Etre empathique c’est avoir la capacité d’identifier et de comprendre la situation, les sentiments, l’attitude et la motivation d’une autre personne. Certaines personnes sont naturellement empathiques ; d’autres, pour le devenir, doivent travailler pour développer cette caractéristique. L’empathie est un aspect important de l’intelligence émotionnelle et est essentielle pour établir des relations saines et équilibrées. Comprendre la réalité émotionnelle et prendre soin d’une autre personne est la base de l’établissement de la bienveillance, de la bonté. C’est aussi la base pour inspirer et influencer les autres, et pour développer l’intention de venir en aide à son prochain chaque fois que l’opportunité se présente. L’empathie est essentielle dans la relation parent-enfant et dans la relation d’époux à époux.

Ceux qui font preuve d’empathie de manière importante sont en général des gens qui ont une conscience élevée de leur propre réalité émotionnelle et ont le désir de connaitre les émotions des autres. De cette manière, on peut influencer et être influencé, inspirer et être inspiré, prendre soin et être pris en charge.

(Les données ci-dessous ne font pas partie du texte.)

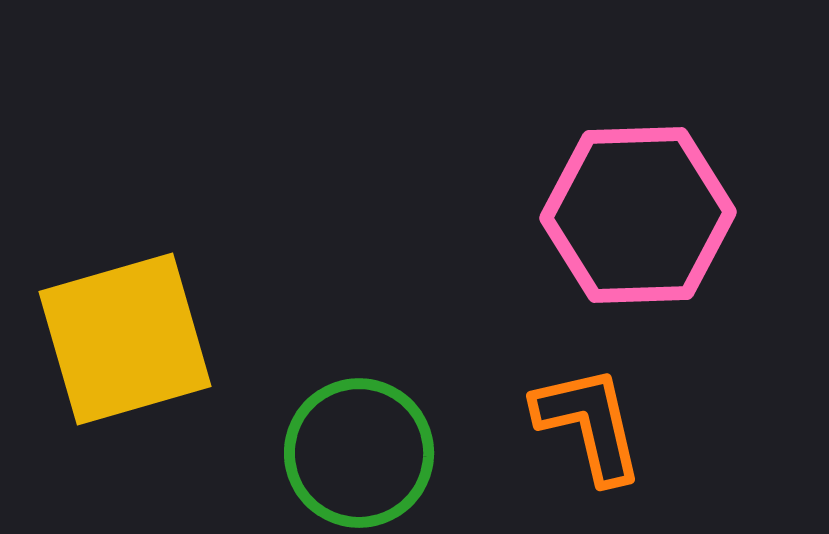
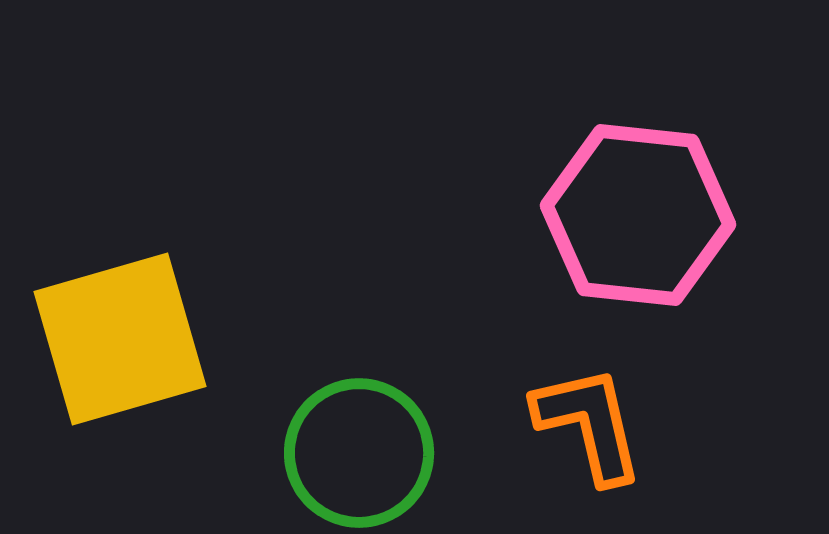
pink hexagon: rotated 8 degrees clockwise
yellow square: moved 5 px left
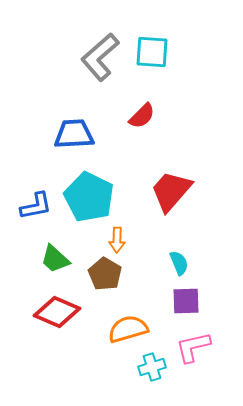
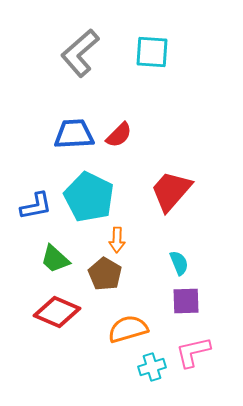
gray L-shape: moved 20 px left, 4 px up
red semicircle: moved 23 px left, 19 px down
pink L-shape: moved 5 px down
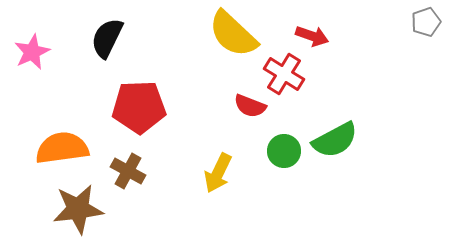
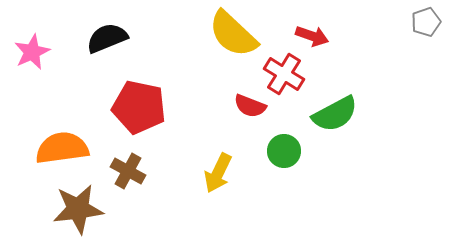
black semicircle: rotated 42 degrees clockwise
red pentagon: rotated 14 degrees clockwise
green semicircle: moved 26 px up
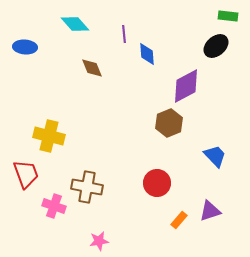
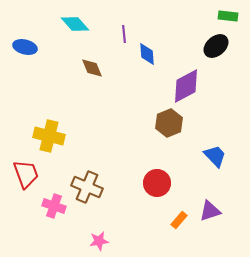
blue ellipse: rotated 10 degrees clockwise
brown cross: rotated 12 degrees clockwise
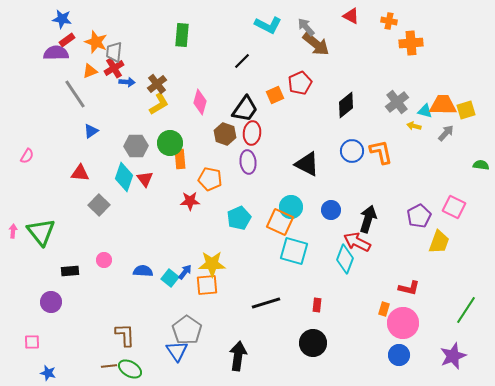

Pour être empathique, une personne doit voir, écouter, ressentir et agir de manière empathique. Le passage suivant, issu de l’un des discours de Hasan al-Banna, illustre parfaitement nos propos, considérons-le avec une grande attention :

« Je crois sincèrement que les meilleures âmes sont celles qui trouvent leur bonheur en rendant les autres heureux. Ce type d’âme nourrit sa joie en créant la joie chez les autres et en les protégeant contre toute chose pouvant leur nuire. Ce type d’âme est capable de pénétrer au plus profond des cœurs pour y sentir la peine et contribuer à la dissiper, de comprendre ce qui dans la société fait obstacle à l’épanouissement de ses membres. Cette âme ne ressent rien d’autre que de la compassion pour les fils d’Adam, elle est animée d’une sincère et pure envie de faire tout ce qui lui est possible pour soigner leurs maux et les rendre heureux. Je crois qu’il n’y a pas meilleur moment sur terre que celui où l’on sort une créature des abîmes de sa misère et qu’on la mène sur le chemin de la joie et de l’élévation. »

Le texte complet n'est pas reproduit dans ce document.